WORK ITEM: The records that follow are to be transcribed in full, without their images.

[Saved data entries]
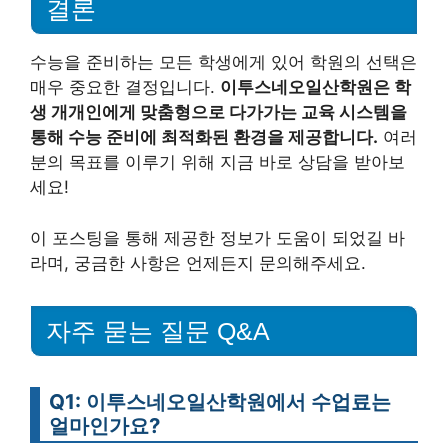
결론
수능을 준비하는 모든 학생에게 있어 학원의 선택은
매우 중요한 결정입니다.
이투스네오일산학원은 학
생 개개인에게 맞춤형으로 다가가는 교육 시스템을
통해 수능 준비에 최적화된 환경을 제공합니다.
여러
분의 목표를 이루기 위해 지금 바로 상담을 받아보
세요!
이 포스팅을 통해 제공한 정보가 도움이 되었길 바
라며, 궁금한 사항은 언제든지 문의해주세요.
자주 묻는 질문 Q&A
Q1: 이투스네오일산학원에서 수업료는
얼마인가요?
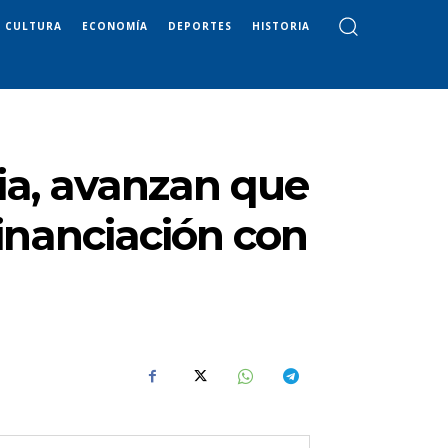
CULTURA
ECONOMÍA
DEPORTES
HISTORIA
cia, avanzan que
financiación con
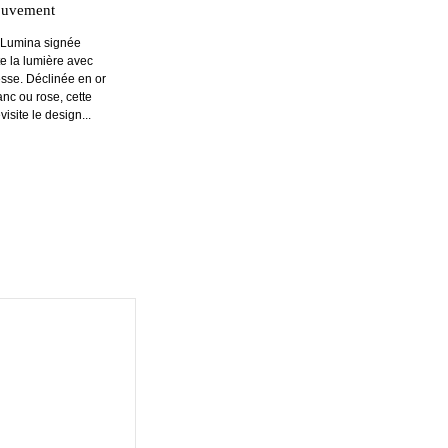
ouvement
e Lumina signée
e la lumière avec
tesse. Déclinée en or
anc ou rose, cette
isite le design...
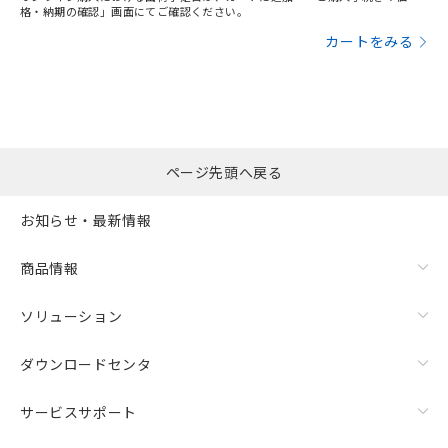
格・納期の確認」画面にてご確認ください。
カートをみる
ページ先頭へ戻る
お知らせ・最新情報
商品情報
ソリューション
ダウンロードセンタ
サービスサポート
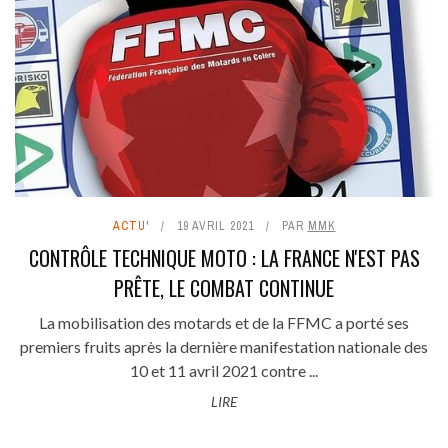
ACTU'
19 AVRIL 2021
PAR
MMK
CONTRÔLE TECHNIQUE MOTO : LA FRANCE N'EST PAS
PRÊTE, LE COMBAT CONTINUE
La mobilisation des motards et de la FFMC a porté ses
premiers fruits après la dernière manifestation nationale des
10 et 11 avril 2021 contre ...
LIRE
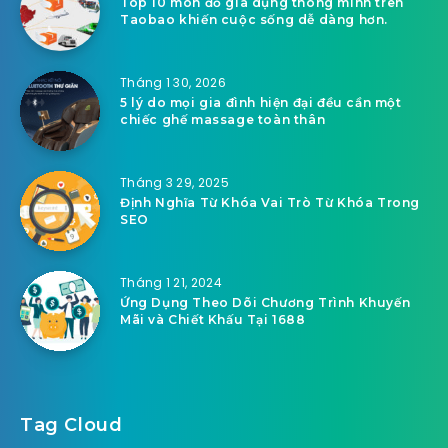
Top 10 món đồ gia dụng thông minh trên
Taobao khiến cuộc sống dễ dàng hơn.
Tháng 1 30, 2026
5 lý do mọi gia đình hiện đại đều cần một
chiếc ghế massage toàn thân
Tháng 3 29, 2025
Định Nghĩa Từ Khóa Vai Trò Từ Khóa Trong
SEO
Tháng 1 21, 2024
Ứng Dụng Theo Dõi Chương Trình Khuyến
Mãi và Chiết Khấu Tại 1688
Tag Cloud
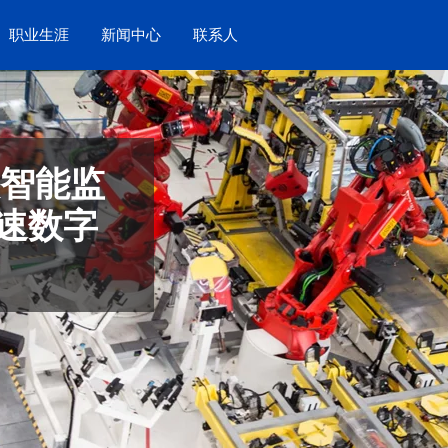
职业生涯
新闻中心
联系人
器人智能监
速数字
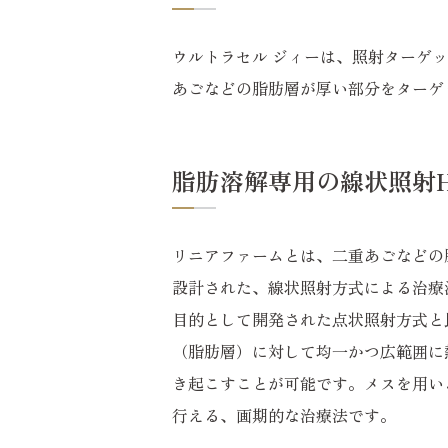
ウルトラセル ジィーは、照射ターゲ
あごなどの脂肪層が厚い部分をターゲ
脂肪溶解専用の線状照射HI
リニアファームとは、二重あごなどの
設計された、線状照射方式による治療
目的として開発された点状照射方式と
（脂肪層）に対して均一かつ広範囲に
き起こすことが可能です。メスを用い
行える、画期的な治療法です。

EXERCISE OUTPUT:
결론
수능을 준비하는 모든 학생에게 있어 학원의 선택은
매우 중요한 결정입니다.
이투스네오일산학원은 학
생 개개인에게 맞춤형으로 다가가는 교육 시스템을
통해 수능 준비에 최적화된 환경을 제공합니다.
여러
분의 목표를 이루기 위해 지금 바로 상담을 받아보
세요!
이 포스팅을 통해 제공한 정보가 도움이 되었길 바
라며, 궁금한 사항은 언제든지 문의해주세요.
자주 묻는 질문 Q&A
Q1: 이투스네오일산학원에서 수업료는
얼마인가요?
CULTURA
ECONOMÍA
DEPORTES
HISTORIA
cia, avanzan que
financiación con
ouvement
e Lumina signée
e la lumière avec
tesse. Déclinée en or
anc ou rose, cette
isite le design...
格・納期の確認」画面にてご確認ください。
カートをみる
ページ先頭へ戻る
お知らせ・最新情報
商品情報
ソリューション
ダウンロードセンタ
サービスサポート
ACTU'
19 AVRIL 2021
PAR
MMK
CONTRÔLE TECHNIQUE MOTO : LA FRANCE N'EST PAS
PRÊTE, LE COMBAT CONTINUE
La mobilisation des motards et de la FFMC a porté ses
premiers fruits après la dernière manifestation nationale des
10 et 11 avril 2021 contre ...
LIRE
Top 10 món đồ gia dụng thông minh trên
Taobao khiến cuộc sống dễ dàng hơn.
Tháng 1 30, 2026
5 lý do mọi gia đình hiện đại đều cần một
chiếc ghế massage toàn thân
Tháng 3 29, 2025
Định Nghĩa Từ Khóa Vai Trò Từ Khóa Trong
SEO
Tháng 1 21, 2024
Ứng Dụng Theo Dõi Chương Trình Khuyến
Mãi và Chiết Khấu Tại 1688
Tag Cloud
职业生涯
新闻中心
联系人
器人智能监
速数字
ウルトラセル ジィーは、照射ターゲ
あごなどの脂肪層が厚い部分をターゲ
脂肪溶解専用の線状照射HI
リニアファームとは、二重あごなどの
設計された、線状照射方式による治療
目的として開発された点状照射方式と
（脂肪層）に対して均一かつ広範囲に
き起こすことが可能です。メスを用い
行える、画期的な治療法です。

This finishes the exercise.